Frente al entusiasmo por lo formal, los criterios no han cambiado–importa quién ganó– mientras los expertos confrontan frases y actitudes como si todo fuera una cuestión que se resuelve con técnica y maneras, porque a la gente (e incluso a los ciudadanos, que debieran ser los mismos) se la convence o cautiva mediante fórmulas más allá de las propuestas.
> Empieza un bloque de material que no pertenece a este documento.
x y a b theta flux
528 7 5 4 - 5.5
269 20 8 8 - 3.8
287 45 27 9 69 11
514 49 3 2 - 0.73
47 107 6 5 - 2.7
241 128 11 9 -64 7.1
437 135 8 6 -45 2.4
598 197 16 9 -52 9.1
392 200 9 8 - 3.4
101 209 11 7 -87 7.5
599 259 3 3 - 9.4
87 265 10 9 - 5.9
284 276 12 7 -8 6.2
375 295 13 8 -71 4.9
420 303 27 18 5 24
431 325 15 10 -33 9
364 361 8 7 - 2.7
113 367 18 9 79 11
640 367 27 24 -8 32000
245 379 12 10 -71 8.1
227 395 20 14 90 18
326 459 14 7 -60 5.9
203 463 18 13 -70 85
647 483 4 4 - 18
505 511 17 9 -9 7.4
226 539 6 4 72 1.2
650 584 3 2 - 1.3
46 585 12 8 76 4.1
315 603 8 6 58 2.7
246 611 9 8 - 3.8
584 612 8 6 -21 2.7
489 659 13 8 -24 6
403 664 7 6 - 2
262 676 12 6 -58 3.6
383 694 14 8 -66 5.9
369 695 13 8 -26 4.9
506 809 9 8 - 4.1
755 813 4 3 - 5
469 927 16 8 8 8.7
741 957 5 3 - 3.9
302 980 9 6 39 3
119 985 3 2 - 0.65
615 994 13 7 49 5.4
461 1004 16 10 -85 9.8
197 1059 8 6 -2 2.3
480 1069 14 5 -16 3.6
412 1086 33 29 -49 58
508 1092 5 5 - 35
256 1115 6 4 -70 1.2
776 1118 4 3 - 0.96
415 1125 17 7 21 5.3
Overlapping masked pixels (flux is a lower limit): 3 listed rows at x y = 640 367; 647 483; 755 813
Pese a todo, quizás no haya muchos motivos para obtener conclusiones sobre el gran nuevo debate. Porque no se puede asegurar que vaya a tener continuidad o que otros dirigentes estén dispuestos a someterse al experimento. Y, sobre todo, porque hay tanto artificio en la preparación del programa, en su presentación, en la puesta en escena y el rodaje e incluso, cabe suponer, en el montaje que habría que reconocer que Salvados volvió a ser un excelente programa de televisión, aunque quizás el debate político deba ser otra cosa.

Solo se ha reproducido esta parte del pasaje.